When Should I Worry About...

Is Chia Seed Water Good for You?

Sep. 1, 2022 - Katie McCallum

By now, you've likely heard of chia seed water, a popular wellness trend.

The claimed benefits of this drink include satiety — these seeds are packed with fiber, after all — and even weight loss. More recently, it's been popularized as an "internal shower," a way to clear out your gut and get things moving.

"Chia seeds are really good for us, so there's some truth to how chia seed water can benefit you," says Amanda Beaver, a wellness dietitian at Houston Methodist. "There's no real downside to drinking it, but there are a few things I recommend keeping in mind."

Beaver adds that reaping chia seeds' benefits doesn't have to mean drinking a gelatinous — let's face it, off-putting — beverage.

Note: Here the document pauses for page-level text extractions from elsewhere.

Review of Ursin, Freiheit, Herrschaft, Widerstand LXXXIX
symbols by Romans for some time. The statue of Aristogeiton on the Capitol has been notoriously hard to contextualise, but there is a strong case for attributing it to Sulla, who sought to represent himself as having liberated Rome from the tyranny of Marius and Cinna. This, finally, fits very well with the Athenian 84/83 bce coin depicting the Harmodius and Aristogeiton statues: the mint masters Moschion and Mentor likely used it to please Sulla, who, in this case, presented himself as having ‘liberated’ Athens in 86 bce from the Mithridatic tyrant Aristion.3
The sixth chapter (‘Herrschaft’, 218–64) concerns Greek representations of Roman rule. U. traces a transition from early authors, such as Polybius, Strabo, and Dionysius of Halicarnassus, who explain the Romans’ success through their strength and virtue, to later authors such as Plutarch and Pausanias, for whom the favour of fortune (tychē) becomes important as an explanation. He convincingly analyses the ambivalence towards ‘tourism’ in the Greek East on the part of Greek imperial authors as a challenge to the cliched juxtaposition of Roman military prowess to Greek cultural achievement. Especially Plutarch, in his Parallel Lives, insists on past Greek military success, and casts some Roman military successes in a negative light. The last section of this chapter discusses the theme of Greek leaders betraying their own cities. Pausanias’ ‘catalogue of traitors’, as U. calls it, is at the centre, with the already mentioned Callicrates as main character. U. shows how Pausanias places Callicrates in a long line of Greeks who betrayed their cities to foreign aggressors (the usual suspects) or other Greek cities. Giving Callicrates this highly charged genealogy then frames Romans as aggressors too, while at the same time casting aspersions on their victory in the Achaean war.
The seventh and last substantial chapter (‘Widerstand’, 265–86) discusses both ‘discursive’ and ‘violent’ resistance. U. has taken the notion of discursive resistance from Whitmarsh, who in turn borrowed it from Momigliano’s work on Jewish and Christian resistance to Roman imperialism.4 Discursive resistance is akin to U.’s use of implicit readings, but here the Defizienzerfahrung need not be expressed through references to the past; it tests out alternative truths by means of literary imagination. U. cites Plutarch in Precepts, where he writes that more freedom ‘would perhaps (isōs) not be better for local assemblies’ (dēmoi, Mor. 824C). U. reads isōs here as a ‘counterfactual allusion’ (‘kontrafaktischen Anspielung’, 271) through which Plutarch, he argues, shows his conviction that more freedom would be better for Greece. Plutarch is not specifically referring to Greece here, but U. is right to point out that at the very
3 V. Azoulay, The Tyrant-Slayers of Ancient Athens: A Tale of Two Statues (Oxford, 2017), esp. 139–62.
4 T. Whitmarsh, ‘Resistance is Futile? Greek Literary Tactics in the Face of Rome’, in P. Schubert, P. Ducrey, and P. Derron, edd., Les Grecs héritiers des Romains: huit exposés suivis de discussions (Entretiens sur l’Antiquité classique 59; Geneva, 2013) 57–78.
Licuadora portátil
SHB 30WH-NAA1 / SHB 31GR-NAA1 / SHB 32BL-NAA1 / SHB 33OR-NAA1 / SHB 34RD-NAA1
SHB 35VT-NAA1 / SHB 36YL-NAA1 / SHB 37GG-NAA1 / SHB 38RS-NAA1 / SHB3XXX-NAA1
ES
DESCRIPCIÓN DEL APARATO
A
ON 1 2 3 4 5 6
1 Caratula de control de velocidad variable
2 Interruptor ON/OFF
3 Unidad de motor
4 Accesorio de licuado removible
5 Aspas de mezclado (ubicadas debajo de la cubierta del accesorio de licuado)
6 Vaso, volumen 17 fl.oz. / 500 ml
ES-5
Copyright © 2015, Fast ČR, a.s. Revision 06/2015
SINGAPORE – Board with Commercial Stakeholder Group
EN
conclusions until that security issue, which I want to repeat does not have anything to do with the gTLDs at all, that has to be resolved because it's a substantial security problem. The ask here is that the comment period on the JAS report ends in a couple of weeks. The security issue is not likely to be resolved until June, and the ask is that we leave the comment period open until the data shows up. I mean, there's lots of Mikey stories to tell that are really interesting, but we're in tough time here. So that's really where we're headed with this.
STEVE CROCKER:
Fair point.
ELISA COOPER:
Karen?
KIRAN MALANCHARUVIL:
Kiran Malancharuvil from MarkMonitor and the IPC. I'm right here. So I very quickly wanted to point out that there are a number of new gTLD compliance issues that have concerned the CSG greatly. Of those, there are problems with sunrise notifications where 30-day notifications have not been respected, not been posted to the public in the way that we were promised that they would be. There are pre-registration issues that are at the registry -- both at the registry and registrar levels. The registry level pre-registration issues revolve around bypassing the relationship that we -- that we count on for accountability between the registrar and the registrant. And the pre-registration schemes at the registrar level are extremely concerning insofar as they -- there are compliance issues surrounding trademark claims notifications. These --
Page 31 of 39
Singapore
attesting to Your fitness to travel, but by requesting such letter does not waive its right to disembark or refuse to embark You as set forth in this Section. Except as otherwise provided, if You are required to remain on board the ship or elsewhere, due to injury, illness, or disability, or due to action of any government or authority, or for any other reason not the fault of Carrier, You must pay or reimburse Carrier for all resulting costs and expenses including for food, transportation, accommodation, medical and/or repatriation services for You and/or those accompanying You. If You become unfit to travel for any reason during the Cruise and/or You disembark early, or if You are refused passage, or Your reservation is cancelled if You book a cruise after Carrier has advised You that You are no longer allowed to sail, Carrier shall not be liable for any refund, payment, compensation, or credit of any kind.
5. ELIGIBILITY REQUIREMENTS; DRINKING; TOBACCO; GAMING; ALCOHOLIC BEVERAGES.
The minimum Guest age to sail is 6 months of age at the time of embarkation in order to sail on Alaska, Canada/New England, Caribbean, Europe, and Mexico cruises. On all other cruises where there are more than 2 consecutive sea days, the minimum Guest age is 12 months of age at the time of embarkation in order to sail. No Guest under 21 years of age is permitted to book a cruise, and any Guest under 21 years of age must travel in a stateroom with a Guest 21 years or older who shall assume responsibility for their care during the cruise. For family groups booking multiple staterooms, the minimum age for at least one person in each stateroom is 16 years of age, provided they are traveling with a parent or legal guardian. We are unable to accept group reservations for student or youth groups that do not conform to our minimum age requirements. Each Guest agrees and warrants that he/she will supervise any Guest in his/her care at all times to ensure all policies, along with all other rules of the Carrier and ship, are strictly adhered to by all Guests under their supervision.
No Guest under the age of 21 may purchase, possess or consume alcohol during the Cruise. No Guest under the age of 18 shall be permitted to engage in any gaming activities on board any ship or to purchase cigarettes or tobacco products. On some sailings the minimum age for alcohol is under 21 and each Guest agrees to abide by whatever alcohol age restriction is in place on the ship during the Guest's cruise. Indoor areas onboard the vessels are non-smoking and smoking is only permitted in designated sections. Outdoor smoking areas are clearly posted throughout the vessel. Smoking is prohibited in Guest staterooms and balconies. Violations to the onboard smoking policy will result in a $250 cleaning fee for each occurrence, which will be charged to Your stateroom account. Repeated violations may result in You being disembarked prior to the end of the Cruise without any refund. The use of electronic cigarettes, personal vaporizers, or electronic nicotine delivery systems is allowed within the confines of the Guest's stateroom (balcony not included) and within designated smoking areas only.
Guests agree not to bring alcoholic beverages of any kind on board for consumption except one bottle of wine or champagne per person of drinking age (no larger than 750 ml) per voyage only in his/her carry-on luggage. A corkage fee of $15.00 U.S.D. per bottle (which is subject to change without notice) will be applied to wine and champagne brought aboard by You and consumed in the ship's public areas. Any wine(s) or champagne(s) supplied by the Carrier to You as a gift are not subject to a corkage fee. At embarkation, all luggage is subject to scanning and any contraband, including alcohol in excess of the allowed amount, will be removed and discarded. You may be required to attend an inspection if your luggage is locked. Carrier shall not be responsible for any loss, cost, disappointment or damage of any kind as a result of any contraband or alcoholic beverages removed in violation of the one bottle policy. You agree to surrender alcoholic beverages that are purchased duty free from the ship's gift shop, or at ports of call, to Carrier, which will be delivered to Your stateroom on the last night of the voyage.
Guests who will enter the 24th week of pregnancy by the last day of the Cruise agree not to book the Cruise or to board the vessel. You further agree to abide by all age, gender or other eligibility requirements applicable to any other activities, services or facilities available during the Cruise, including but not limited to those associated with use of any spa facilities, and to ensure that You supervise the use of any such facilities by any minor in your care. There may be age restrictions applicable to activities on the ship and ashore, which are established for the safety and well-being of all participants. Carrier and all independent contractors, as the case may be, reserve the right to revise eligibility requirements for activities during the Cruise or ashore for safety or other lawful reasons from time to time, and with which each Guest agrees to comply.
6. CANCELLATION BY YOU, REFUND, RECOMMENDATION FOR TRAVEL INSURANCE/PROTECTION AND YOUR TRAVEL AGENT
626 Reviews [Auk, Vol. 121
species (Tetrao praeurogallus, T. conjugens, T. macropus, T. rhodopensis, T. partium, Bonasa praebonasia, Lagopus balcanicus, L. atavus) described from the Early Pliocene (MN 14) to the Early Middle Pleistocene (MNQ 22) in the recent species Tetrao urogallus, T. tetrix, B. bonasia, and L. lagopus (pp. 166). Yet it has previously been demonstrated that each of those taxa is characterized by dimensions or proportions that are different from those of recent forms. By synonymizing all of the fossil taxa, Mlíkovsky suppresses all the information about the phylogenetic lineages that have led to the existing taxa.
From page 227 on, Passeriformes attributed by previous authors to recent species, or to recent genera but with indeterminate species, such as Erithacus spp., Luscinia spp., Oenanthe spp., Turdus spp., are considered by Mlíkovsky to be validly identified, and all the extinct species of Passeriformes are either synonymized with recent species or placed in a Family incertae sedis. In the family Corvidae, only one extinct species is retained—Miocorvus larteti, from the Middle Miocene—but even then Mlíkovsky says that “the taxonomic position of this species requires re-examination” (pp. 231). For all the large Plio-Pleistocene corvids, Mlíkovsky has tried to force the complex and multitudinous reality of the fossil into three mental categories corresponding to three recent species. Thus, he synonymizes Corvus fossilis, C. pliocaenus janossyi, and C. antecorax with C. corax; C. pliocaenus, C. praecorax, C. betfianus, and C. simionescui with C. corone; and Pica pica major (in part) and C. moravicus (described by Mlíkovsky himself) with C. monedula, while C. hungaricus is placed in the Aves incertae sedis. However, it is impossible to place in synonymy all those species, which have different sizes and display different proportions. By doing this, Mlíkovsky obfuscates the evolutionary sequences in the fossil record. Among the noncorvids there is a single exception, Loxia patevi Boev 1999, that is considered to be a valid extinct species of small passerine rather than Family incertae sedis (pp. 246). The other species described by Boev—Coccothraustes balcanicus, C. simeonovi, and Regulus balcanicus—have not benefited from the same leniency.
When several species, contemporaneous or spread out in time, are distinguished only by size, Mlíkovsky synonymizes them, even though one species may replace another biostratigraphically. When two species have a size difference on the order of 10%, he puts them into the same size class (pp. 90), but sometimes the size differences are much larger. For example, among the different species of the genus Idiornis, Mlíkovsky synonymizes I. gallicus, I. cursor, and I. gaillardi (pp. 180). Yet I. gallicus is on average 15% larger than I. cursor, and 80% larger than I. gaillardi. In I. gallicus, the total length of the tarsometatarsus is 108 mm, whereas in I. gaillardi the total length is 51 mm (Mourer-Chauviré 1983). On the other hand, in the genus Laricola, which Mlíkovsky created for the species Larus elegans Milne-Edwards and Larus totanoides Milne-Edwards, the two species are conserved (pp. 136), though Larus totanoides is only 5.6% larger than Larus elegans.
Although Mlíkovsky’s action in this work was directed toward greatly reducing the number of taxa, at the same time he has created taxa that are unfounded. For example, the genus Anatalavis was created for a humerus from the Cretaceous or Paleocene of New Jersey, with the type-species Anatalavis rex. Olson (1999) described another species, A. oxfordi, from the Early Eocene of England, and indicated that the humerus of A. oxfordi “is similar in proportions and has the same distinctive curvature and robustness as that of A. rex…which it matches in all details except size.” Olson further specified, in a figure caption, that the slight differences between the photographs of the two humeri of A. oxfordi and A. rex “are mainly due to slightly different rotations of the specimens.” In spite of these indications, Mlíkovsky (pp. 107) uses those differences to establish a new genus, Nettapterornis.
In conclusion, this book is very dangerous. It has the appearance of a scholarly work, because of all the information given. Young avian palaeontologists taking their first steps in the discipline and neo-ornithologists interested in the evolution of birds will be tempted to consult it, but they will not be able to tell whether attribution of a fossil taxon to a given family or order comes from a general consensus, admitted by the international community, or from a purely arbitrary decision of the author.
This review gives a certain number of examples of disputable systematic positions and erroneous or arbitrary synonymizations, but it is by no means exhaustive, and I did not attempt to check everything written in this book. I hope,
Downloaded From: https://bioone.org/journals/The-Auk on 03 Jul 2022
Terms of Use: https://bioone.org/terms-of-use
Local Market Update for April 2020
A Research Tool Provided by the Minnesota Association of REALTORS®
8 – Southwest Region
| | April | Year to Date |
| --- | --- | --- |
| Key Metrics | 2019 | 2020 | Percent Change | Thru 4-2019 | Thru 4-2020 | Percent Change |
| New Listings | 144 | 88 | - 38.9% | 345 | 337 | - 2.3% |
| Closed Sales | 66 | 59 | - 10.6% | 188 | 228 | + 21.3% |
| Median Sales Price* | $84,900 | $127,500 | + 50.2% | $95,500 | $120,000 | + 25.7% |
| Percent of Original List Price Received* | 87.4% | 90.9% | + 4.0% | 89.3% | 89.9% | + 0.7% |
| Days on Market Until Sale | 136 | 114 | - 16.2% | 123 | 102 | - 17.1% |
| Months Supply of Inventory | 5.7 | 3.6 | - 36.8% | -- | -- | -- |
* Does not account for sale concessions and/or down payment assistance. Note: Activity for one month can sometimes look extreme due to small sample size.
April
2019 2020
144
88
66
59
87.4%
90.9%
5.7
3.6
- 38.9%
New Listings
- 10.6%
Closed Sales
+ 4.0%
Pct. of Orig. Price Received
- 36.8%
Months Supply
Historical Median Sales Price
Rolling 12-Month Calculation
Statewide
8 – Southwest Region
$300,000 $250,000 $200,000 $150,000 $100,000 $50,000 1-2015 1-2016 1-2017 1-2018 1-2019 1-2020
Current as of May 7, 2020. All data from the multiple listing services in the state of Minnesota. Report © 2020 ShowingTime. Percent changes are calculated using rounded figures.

What are chia seeds good for?

"Chia seeds are good for us because they have so many different beneficial nutrients," says Beaver. "They also contain important vitamins and minerals, including calcium, magnesium, iron and B vitamins."

Nutrients responsible for the benefits of chia seeds include:

  • Viscous fiber – a type of fiber especially good for heart health
  • Omega-3 fats – a type of healthy fat most Americans don't get enough of
  • Antioxidants – a cornerstone of an anti-inflammatory diet

"At about five grams per tablespoon, chia seeds are an excellent source of fiber, which is important since fiber has so many health benefits," says Beaver.

Fiber can help you feel fuller for longer, which is why chia seed water can help stave off hunger. Whether this leads to actual weight loss, though ... that's less clear.

Since they contain a lot of insoluble fiber — the kind that helps bulk up your stool while still keeping it soft — chia seeds can help get things moving in your gut. Hence, the current trend of drinking chia seed water to help promote a bowel movement.

"Chia seeds also contain viscous fiber, which has a binding quality to it," explains Beaver. "This type of fiber can trap excess bile and cholesterol in our GI tract, which our body then eliminates when we go to bathroom."

This unique property of chia seeds is that they help balance cholesterol levels, a benefit to heart health.

3 things to know before drinking chia seed water

Because of its health benefits, Beaver is absolutely a proponent of adding chia seeds to your diet.

But if you're doing so by drinking chia seed water, she has a few tips.

1. Start with just 1 Tbsp of chia seeds

While some chia seed water recipes call for two (or more) tablespoons of these seeds, Beaver recommends starting out with just one.

"Chia seeds are very fibrous, and it's best to increase your fiber intake gradually," says Beaver. "If you add too much into your diet too fast, it can cause gastrointestinal issues such as bloating, gas and constipation."

Plus, a single tablespoon contains five grams of fiber, more than enough to get started if your goal is to add more fiber into each meal.

2. Drink it with a meal to unlock its full potential

Chia seeds are packed with nutrition, but Beaver still recommends drinking chia seed water along with a meal.

"Viscous fibers provide the most benefit when we consumed with food," Beaver explains. "The trapping action of these fibers is most efficient when we eat them as part of a larger meal."

3. Don't let chia seed water sit out

The only thing Beaver truly worries about with chia seed water is that the seeds can sprout if left in water for too long, a food-safety risk.

"Chia seed recipes call for some soaking time, but it's important to drink the mixture soon after — within two hours — or refrigerate it," recommends Beaver.

Is there an advantage to putting chia seeds in water, specifically?

Given the popularity of chia seed water, specifically, you might wonder if it's the best way to consume these seeds.

"You don't need to suspend chia seeds in water to reap their benefits," says Beaver.

That being said, Beaver points out that adding such a high fiber food into your diet does mean you will need to increase your water intake.

"Fiber tends to pull water into our GI tract," explains Beaver. "If you increase your fiber intake but not your water intake, it can lead to dehydration and an increased chance of constipation."

That's one major appeal of chia seed water: it adds water and fiber at the same time, simplifying things.

But Beaver offers some alternative options for people looking to add chia seeds into their diet without having to drink this clumpy, gelatinous beverage.

"There are plenty of ways to work chia seeds into your meals — as a topping or while baking, for instance," Beaver adds. "Another popular option is chia seed pudding, where you mix chia seeds with some type of milk and fruit and then refrigerate overnight."

Other ways to add chia seeds into your diet include:

  • Blending them into a smoothie
  • Adding them to oatmeal
  • Sprinkling them on top of yogurt
  • Mixing them into homemade granola
  • Adding them into baked goods, like energy bites or breakfast cookies

"Just be sure you're adding a little more water into your diet, too," adds Beaver.